**What is expected**
Check each line below for the word "Hodgkin" and give the number of lines that have it, nothing more.

**Exercise data**
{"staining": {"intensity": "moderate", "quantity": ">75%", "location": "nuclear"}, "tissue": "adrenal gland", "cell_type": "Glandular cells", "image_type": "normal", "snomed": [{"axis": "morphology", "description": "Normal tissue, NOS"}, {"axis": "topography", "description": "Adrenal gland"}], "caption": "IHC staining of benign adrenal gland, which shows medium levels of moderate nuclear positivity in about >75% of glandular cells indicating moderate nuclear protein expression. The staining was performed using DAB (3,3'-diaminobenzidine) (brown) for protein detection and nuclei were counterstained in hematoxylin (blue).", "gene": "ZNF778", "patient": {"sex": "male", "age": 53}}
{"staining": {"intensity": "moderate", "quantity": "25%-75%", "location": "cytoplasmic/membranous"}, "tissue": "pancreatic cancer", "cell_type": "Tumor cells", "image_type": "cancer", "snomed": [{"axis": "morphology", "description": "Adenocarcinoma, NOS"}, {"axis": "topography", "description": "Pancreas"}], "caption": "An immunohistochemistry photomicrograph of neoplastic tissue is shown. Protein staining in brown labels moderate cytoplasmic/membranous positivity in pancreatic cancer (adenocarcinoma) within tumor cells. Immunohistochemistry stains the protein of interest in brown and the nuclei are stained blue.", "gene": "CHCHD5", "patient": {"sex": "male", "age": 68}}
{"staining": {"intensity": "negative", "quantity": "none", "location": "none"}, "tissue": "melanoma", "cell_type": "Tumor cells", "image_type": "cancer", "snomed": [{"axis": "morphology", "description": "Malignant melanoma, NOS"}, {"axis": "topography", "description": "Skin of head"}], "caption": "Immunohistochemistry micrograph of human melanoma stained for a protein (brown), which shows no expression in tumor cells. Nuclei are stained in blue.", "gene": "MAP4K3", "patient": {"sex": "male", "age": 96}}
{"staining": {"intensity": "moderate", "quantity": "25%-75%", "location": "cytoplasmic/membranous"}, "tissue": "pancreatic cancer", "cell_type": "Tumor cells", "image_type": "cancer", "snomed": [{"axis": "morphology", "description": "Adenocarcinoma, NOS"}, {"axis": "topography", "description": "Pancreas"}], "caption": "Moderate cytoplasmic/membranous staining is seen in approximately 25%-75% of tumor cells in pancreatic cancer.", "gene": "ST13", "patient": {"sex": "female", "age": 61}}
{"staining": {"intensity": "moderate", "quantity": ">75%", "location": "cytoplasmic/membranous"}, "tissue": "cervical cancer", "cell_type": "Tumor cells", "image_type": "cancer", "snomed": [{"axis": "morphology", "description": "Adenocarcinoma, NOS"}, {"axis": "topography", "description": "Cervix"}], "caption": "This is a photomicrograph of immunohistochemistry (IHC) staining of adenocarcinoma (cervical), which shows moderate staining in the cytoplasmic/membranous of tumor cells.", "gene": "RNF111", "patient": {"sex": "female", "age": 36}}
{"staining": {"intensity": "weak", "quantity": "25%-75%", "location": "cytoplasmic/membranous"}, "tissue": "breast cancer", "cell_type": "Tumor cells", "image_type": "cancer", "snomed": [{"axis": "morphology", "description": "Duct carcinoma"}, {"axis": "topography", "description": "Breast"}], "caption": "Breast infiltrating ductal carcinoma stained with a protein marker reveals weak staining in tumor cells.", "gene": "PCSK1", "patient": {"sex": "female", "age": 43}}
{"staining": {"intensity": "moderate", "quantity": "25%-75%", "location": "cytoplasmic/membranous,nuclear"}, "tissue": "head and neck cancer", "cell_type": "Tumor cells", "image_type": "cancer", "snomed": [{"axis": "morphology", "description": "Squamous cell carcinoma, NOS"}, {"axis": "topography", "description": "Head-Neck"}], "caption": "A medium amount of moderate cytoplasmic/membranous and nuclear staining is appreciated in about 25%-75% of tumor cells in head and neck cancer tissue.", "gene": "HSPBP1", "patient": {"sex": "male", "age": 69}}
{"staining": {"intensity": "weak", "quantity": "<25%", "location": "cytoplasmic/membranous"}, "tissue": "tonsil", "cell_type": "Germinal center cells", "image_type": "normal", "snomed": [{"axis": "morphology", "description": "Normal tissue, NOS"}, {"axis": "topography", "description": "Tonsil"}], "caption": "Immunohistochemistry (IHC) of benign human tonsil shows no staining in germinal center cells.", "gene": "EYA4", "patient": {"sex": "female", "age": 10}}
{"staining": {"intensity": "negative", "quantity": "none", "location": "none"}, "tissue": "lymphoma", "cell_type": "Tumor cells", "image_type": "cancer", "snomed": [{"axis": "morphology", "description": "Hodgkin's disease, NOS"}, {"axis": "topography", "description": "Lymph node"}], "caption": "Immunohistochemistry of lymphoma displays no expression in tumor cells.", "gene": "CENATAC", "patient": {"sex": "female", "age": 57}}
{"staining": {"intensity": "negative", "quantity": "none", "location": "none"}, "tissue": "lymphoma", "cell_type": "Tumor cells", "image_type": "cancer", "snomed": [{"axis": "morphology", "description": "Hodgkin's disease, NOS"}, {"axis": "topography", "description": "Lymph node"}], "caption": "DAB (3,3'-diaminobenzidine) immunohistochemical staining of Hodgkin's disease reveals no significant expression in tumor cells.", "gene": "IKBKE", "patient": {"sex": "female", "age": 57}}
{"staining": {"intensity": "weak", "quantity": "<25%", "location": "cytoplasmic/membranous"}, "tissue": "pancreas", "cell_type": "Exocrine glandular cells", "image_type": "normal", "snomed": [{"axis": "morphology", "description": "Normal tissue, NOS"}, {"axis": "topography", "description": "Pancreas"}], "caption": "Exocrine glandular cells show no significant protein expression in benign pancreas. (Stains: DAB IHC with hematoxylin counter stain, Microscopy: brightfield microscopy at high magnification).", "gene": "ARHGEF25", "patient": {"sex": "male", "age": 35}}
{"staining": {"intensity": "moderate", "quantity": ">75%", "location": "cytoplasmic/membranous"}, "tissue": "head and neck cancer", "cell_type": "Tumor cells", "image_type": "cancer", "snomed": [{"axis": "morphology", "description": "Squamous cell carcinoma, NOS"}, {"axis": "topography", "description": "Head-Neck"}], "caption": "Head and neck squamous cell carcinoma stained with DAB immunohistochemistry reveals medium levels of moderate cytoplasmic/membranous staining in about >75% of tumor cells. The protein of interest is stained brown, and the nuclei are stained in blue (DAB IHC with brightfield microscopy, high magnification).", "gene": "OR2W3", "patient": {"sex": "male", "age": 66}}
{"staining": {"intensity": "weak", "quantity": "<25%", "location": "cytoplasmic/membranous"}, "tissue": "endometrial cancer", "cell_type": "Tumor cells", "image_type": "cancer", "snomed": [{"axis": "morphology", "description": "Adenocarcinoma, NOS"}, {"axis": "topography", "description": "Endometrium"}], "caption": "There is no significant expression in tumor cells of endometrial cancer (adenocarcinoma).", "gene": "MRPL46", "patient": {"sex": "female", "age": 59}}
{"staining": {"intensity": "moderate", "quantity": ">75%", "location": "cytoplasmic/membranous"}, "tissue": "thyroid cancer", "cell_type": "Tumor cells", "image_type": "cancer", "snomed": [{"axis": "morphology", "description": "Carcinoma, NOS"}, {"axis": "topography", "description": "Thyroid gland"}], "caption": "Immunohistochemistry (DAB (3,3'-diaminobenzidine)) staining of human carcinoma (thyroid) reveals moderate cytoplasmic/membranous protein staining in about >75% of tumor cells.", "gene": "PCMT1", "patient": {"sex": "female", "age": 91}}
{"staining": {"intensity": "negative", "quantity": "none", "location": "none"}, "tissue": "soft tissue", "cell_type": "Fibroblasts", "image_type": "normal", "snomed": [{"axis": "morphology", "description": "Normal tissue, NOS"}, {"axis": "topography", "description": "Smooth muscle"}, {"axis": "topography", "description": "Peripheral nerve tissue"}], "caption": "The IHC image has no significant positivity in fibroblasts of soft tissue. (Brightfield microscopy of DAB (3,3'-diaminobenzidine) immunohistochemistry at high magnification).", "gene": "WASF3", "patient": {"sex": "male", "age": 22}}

**Exercise result**
2